## Exercise:
Copy out every line in the rows below that contains the word "series".

## Dataset excerpts:
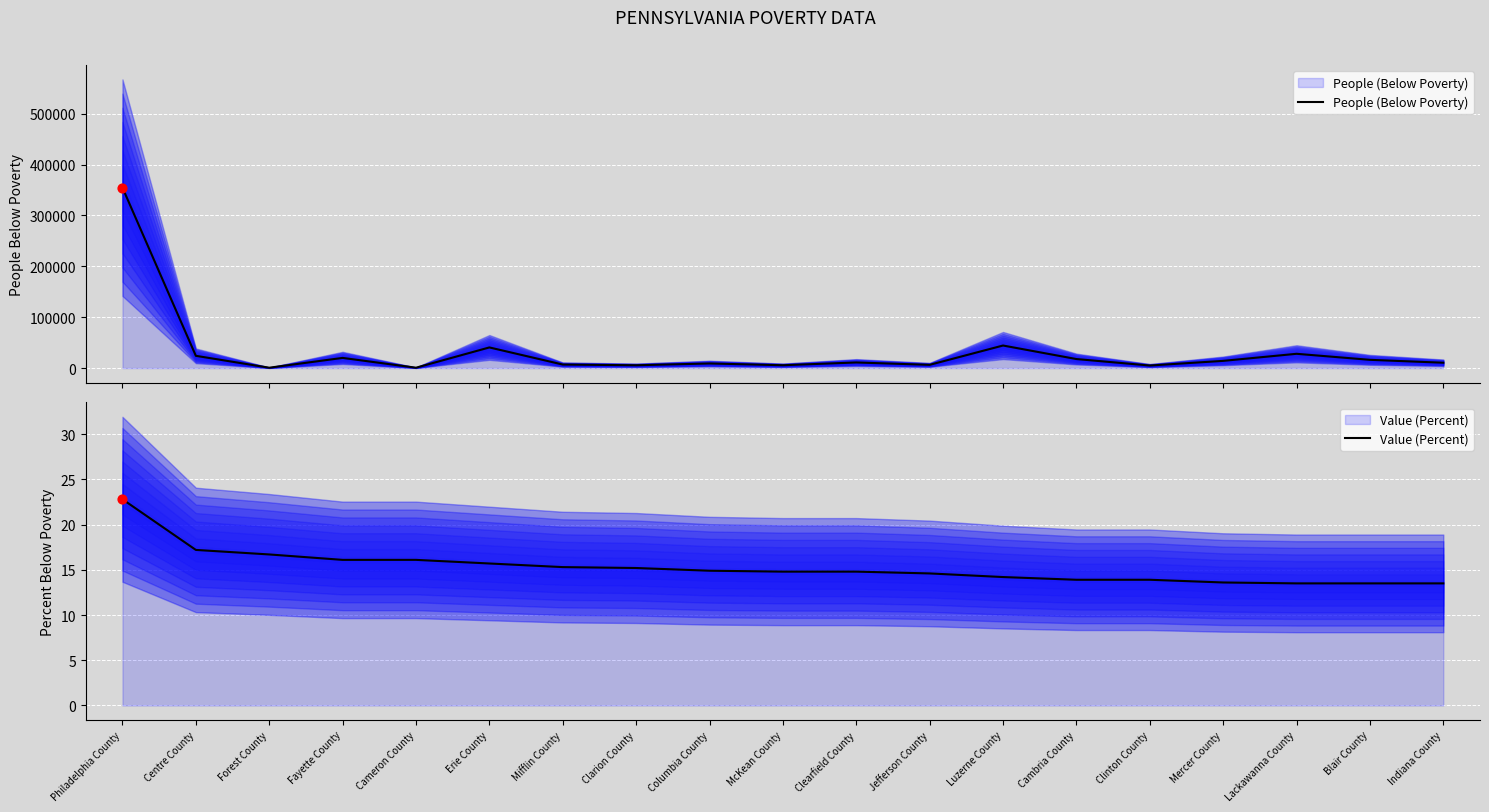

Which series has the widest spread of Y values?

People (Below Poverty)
--
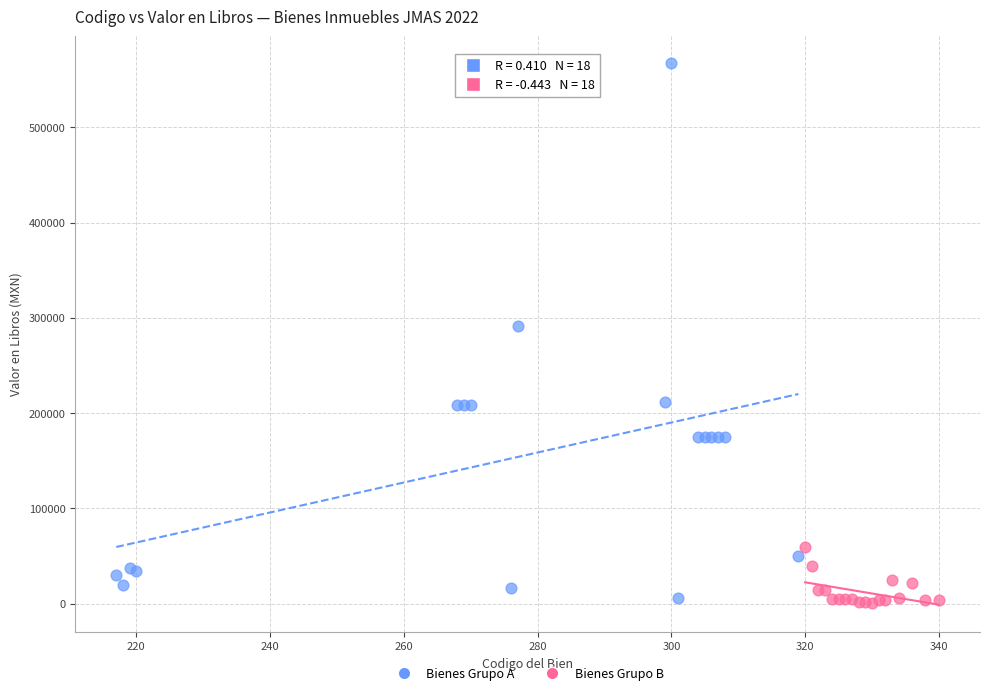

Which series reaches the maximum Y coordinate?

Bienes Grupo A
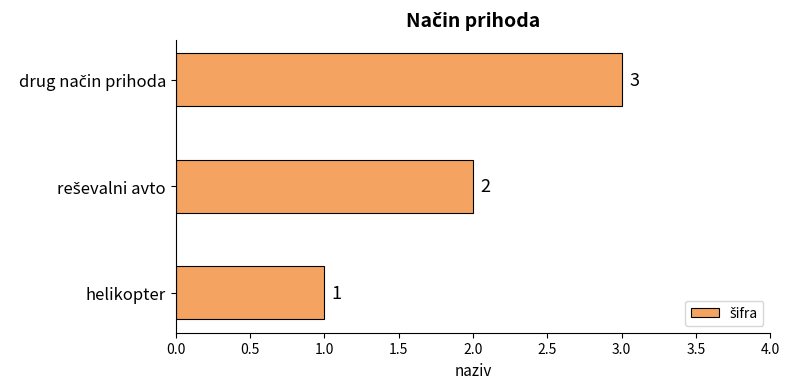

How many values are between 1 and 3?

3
...
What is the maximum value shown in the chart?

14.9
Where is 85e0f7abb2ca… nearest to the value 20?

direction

## Response for this exercise:
Which series has the widest spread of Y values?
Which series reaches the maximum Y coordinate?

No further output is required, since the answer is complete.